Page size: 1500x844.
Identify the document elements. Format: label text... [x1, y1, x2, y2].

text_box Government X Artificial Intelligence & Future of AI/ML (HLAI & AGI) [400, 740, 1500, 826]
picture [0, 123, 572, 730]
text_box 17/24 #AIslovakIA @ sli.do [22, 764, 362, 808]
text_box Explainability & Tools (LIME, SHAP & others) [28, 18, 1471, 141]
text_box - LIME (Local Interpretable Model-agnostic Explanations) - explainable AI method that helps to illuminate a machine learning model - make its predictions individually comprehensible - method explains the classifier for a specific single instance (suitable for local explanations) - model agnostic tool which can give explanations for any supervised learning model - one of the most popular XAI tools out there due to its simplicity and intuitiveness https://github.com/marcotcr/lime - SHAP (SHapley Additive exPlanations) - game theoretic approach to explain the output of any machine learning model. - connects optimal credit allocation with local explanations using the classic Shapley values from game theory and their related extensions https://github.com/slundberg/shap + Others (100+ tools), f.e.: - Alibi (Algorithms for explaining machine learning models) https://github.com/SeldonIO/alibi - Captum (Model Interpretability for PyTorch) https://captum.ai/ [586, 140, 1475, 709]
::::
◆ **REQUEST**: Render these records as a JSON list of strings, one string per line, leaving out blank lines.

◆ **EXERCISE ANSWER**:
[
  "Page size: 1500x844.",
  "Identify the document elements. Format: label text... [x1, y1, x2, y2].",
  "text_box Government X Artificial Intelligence & Future of AI/ML (HLAI & AGI) [400, 740, 1500, 826]",
  "picture [0, 123, 572, 730]",
  "text_box 17/24 #AIslovakIA @ sli.do [22, 764, 362, 808]",
  "text_box Explainability & Tools (LIME, SHAP & others) [28, 18, 1471, 141]",
  "text_box - LIME (Local Interpretable Model-agnostic Explanations) - explainable AI method that helps to illuminate a machine learning model - make its predictions individually comprehensible - method explains the classifier for a specific single instance (suitable for local explanations) - model agnostic tool which can give explanations for any supervised learning model - one of the most popular XAI tools out there due to its simplicity and intuitiveness https://github.com/marcotcr/lime - SHAP (SHapley Additive exPlanations) - game theoretic approach to explain the output of any machine learning model. - connects optimal credit allocation with local explanations using the classic Shapley values from game theory and their related extensions https://github.com/slundberg/shap + Others (100+ tools), f.e.: - Alibi (Algorithms for explaining machine learning models) https://github.com/SeldonIO/alibi - Captum (Model Interpretability for PyTorch) https://captum.ai/ [586, 140, 1475, 709]"
]